::: TRECHO FORNECIDO
Ano novo: um oceano inteiro para navegar
“Foram às pressas em Belém e encontraram Maria e José,
e o recém-nascido deitado na manjedoura”
(Lc 2,16)
Hoje começamos mais um “novo ano”. Segundo S. Gregório de Nissa, “na vida cristã, vamos de começo em começo, através de começos sem fim”. Recomeçar contínuo, no qual nos colocamos sempre de novo à escuta do Espírito para nos deixar conduzir por Ele em direção ao vasto oceano da vida.
O Evangelho de hoje nos revela que o caminho para uma vida expansiva começa no acesso a uma simples gruta, para acolher a admirável profundidade que a cena do nascimento de Jesus des-vela e que, em seu nível mais interior, fala de todos nós. Ali nos encontramos com um recém-nascido e seus pais, com pastores, com um presépio, com uma mulher que “guarda” um segredo, com a glória e o louvor de Deus… Os pastores, o presépio, o recém-nascido… representam a realidade inteira: somos nós mesmos, é tudo o que nos envolve neste preciso momento, são todos os seres… Toda a cena, marcada pela simplicidade, quer introduzir-nos em um Silêncio admirado e agradecido, pleno de luz e de encanto.
Trata-se de um convite a aprofundar no Mistério que aí se expressa. Tudo está aí; quando sabemos olhar descobrimos que tudo está cheio da Presença que dá sentido à nossa existência e nos move a uma vida sempre mais ampla.
É incrível que a pequenez e a vulnerabilidade sejam os cartões de visita de Deus. O Natal é o memorial desta verdade, que normalmente esquecemos. Deus não nos estende a mão a partir de cima, senão que se mostra necessitado a partir de baixo; Ele nos ajuda a partir da debilidade, da fragilidade, como se não houvesse outro modo de poder ser compassivo.
As primeiras testemunhas deste intercâmbio foram alguns pastores. Para seus contemporâneos, eles não eram bem-vistos; no entanto, são eles que acolheram com assombro a grande novidade, imperceptível para aqueles que estavam “cheios de si”; eles estão despertos enquanto outros dormem.
Em um primeiro momento, receber de golpe tanta luz os cega, e o medo se apodera deles. Sempre que temos possibilidade de mais luz em nossa vida, rondam também os medos. Ver de novo, ver outras coisas diferentes daquilo que acreditávamos ver, que temos nos acostumado a ver, é também nascer de novo, e toda transformação se encontra bloqueada pelo medo. Ao lado do medo, dentro de sua concha, a pérola da alegria aguardando ser descoberta.
Precisamos despertar o pastor interior que há em nós, nossa capacidade de atenção e vibração com a vida, de buscar com outros, de deixar-nos surpreender.
::::::
::: REGISTROS LISTADOS
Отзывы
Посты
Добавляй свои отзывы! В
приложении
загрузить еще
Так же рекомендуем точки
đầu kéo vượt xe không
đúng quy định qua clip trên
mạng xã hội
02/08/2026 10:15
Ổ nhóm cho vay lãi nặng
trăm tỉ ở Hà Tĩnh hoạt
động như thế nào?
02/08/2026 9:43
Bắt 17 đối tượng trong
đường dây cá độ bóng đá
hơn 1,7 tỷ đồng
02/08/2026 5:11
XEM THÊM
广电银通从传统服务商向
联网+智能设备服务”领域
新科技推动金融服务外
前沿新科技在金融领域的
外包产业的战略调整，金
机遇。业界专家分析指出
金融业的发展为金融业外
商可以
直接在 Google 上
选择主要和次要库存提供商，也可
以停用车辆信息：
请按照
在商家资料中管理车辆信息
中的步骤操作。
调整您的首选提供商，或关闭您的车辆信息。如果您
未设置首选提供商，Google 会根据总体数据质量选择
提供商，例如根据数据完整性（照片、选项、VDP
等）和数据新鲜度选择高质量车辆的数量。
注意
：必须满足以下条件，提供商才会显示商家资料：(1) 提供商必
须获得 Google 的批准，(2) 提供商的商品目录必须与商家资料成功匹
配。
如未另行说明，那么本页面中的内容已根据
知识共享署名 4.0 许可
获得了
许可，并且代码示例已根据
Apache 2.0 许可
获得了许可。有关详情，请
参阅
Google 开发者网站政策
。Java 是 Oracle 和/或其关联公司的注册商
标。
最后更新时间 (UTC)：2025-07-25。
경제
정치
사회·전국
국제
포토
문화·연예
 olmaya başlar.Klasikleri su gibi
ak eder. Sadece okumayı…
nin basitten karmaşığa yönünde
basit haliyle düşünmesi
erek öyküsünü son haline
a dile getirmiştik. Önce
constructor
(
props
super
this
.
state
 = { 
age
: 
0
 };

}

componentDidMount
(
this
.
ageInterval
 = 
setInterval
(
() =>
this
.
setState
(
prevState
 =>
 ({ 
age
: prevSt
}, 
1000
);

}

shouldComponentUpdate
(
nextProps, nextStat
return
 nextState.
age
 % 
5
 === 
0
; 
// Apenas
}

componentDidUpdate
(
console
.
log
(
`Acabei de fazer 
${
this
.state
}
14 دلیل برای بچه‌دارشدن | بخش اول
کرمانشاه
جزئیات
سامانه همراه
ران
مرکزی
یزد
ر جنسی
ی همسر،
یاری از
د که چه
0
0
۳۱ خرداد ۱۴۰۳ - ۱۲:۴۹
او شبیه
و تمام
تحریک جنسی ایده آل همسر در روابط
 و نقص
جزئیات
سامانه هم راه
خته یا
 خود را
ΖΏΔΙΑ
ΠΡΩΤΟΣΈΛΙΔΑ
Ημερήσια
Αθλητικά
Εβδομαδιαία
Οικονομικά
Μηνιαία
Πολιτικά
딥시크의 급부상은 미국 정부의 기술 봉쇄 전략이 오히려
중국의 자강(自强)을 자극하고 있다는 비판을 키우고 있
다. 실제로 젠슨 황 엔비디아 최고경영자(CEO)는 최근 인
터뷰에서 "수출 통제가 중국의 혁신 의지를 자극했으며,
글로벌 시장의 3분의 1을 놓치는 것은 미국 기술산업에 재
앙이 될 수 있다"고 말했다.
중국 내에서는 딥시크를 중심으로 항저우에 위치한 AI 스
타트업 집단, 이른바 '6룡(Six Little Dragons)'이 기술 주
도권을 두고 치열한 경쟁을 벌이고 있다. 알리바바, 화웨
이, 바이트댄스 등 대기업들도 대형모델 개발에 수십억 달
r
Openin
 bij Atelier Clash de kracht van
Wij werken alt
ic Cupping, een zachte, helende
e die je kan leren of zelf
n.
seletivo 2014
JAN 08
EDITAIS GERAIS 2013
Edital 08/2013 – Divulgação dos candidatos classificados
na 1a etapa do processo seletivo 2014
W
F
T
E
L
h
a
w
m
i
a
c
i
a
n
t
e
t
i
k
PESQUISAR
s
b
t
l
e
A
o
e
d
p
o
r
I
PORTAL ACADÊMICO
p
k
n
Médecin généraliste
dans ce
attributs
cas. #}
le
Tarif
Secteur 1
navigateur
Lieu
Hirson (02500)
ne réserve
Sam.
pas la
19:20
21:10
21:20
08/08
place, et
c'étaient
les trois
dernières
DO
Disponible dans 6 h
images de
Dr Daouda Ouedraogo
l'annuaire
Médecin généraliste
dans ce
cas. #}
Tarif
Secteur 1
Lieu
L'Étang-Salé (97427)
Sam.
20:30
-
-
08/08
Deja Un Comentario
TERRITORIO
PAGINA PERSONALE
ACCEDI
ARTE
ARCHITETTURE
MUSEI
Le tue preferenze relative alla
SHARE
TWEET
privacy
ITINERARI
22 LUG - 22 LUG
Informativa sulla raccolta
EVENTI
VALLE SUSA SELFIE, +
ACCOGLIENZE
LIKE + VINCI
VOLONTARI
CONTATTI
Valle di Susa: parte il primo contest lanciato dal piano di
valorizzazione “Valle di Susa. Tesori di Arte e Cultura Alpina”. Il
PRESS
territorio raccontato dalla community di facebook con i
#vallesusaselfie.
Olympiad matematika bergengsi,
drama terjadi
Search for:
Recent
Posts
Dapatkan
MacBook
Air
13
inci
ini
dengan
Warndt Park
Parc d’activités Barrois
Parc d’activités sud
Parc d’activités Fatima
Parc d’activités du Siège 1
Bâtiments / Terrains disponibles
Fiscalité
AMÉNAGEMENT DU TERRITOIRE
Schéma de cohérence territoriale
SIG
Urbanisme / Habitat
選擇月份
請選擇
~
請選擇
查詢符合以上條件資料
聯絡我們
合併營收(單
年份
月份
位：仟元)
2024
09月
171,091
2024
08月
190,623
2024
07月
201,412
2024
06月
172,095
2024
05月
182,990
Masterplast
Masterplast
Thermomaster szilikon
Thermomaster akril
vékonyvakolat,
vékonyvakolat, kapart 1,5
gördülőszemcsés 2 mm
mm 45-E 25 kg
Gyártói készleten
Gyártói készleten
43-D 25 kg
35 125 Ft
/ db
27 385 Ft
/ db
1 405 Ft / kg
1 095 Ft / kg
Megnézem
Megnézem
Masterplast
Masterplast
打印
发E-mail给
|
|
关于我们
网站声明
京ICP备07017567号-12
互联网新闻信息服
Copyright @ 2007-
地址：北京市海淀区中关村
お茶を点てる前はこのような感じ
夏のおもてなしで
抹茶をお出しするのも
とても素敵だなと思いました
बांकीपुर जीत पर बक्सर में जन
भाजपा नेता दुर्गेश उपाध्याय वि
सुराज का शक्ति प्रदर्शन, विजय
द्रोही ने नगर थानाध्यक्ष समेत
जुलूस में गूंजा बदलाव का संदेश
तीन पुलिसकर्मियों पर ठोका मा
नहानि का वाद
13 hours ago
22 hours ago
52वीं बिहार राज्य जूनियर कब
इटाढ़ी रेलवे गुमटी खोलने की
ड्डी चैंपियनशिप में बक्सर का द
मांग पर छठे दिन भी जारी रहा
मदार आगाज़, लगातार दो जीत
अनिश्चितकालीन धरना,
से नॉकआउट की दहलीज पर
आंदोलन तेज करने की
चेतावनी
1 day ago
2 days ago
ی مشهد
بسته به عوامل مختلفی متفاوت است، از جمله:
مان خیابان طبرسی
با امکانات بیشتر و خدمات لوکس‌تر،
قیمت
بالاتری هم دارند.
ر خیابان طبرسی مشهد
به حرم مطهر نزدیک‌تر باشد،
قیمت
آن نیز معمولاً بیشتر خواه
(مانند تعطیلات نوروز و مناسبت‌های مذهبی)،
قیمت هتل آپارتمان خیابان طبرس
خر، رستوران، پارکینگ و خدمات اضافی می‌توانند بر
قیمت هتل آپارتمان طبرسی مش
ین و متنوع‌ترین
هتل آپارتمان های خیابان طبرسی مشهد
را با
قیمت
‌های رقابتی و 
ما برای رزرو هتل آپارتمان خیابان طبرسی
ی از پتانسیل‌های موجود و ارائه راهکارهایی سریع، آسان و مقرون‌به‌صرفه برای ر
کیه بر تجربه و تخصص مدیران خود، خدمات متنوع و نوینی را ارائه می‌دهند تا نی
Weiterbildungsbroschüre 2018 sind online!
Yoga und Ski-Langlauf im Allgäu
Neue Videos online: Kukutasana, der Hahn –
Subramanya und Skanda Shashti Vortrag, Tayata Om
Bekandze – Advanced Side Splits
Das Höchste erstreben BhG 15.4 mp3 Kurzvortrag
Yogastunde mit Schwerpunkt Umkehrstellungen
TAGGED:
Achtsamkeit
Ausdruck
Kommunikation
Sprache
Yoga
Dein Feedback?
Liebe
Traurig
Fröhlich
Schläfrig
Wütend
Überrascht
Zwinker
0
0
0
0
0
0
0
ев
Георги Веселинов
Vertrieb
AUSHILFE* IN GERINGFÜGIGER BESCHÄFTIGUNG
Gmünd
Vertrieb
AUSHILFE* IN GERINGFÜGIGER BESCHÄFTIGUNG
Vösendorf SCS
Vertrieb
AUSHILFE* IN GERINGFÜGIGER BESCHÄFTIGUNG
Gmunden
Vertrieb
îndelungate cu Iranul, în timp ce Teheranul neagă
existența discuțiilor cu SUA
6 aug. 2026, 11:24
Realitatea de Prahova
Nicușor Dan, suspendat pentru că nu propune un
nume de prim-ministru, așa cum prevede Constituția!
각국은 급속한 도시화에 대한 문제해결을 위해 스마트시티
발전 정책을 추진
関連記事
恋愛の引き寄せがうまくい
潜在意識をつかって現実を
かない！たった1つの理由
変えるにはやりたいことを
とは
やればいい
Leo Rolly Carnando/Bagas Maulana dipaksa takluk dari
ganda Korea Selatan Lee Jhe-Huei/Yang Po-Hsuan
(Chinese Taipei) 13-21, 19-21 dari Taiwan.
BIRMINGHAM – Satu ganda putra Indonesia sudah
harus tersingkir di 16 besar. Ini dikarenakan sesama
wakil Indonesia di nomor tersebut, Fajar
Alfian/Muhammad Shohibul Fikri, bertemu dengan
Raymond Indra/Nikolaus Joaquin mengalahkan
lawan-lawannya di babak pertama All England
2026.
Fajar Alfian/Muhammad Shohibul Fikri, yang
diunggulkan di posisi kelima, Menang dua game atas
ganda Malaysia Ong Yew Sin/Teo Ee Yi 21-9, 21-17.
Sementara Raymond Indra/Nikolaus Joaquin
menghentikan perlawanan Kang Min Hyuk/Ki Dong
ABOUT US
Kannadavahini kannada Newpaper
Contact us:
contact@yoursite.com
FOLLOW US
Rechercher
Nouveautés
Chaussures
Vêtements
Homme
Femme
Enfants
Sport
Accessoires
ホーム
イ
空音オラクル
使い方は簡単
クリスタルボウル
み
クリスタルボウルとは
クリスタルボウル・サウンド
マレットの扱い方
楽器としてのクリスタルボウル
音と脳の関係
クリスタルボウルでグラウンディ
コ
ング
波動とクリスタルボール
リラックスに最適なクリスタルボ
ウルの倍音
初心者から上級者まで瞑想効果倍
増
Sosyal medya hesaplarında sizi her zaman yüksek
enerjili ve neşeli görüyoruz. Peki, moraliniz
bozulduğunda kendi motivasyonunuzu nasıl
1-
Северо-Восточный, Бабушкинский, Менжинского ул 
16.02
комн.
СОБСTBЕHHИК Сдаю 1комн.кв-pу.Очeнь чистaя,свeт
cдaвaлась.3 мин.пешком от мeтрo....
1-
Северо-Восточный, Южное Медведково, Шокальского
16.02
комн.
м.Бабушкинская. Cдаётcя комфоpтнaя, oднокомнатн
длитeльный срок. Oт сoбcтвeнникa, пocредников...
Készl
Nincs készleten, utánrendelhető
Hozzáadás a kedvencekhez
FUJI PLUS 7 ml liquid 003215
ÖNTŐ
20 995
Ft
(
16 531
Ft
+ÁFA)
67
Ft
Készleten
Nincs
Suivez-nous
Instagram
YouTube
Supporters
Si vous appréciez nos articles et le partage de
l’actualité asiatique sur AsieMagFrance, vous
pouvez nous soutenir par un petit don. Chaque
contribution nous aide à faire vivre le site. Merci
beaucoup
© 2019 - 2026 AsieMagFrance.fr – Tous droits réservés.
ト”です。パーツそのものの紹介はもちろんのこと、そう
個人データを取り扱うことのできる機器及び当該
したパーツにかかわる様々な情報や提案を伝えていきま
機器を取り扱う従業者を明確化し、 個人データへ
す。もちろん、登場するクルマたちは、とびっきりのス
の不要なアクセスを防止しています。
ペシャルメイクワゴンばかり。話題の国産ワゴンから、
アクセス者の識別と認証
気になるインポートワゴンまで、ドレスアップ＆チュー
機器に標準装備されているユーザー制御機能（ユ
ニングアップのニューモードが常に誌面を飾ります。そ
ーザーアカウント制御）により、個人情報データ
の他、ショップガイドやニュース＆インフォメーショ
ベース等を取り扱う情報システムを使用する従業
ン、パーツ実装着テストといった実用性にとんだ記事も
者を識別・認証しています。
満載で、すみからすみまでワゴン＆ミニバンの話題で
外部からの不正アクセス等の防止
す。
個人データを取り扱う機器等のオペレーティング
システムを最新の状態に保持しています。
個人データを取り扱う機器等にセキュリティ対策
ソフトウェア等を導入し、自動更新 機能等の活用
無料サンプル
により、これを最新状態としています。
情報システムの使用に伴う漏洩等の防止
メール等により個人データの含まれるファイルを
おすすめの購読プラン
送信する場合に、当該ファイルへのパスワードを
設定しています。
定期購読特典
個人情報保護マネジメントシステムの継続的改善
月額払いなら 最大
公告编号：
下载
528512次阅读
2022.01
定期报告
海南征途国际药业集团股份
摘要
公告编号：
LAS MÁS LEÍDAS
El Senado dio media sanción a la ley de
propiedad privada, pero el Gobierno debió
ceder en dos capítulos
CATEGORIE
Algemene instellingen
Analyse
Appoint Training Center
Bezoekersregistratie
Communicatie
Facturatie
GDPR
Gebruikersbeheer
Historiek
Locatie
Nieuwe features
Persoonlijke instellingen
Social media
::::::
- _TAREFAS A REALIZAR_
(a) Responda, com base na reflexão sobre o ano novo:
(i) Segundo S. Gregório de Nissa, como se avança na vida cristã?
(ii) Quem foram as primeiras testemunhas deste intercâmbio?
(iii) O que bloqueia toda transformação?
(b) Reproduza o trecho da reflexão sobre o ano novo que começa em "Em um primeiro" e termina em "de deixar-nos surpreender.".
(c) Prossiga com a reflexão sobre o ano novo a partir do ponto em que ela para.

- _RESULTADOS DO EXERCÍCIO_
(a)
(i) De começo em começo, através de começos sem fim.
(ii) Alguns pastores.
(iii) O medo.

(b)
Em um primeiro momento, receber de golpe tanta luz os cega, e o medo se apodera deles. Sempre que temos possibilidade de mais luz em nossa vida, rondam também os medos. Ver de novo, ver outras coisas diferentes daquilo que acreditávamos ver, que temos nos acostumado a ver, é também nascer de novo, e toda transformação se encontra bloqueada pelo medo. Ao lado do medo, dentro de sua concha, a pérola da alegria aguardando ser descoberta.
Precisamos despertar o pastor interior que há em nós, nossa capacidade de atenção e vibração com a vida, de buscar com outros, de deixar-nos surpreender.

(c)
A luz e a voz põem os pastores em marcha. Preciosas mediações que mobilizam sua busca e encaminham com prontidão e rapidez suas vidas para o encontro. Os sinais são mínimos, cotidianos, demasiado simples: um menino, umas faixas, um lugar onde os animais frequentam…
Eles não tinham visto nascer outros meninos de noite e em condições de pobreza? Por que aquele ia ser diferente? Como poderia esta indefesa criança trazer tanta alegria, tanto amor, tanta paz? Precisam ir juntos para descobrir isso: “Vamos até Belém para ver”.
Há muito que ver em Belém, mas nem todos os olhares podem recebê-lo. Há olhares opacos que não se alegrarão, e olhares desconfiados que não o entenderão. Somente os olhares e os passos dos pobres e pequenos se admirarão, e a paz do coração será sua recompensa. Uma paz que, a partir deles, transbordará.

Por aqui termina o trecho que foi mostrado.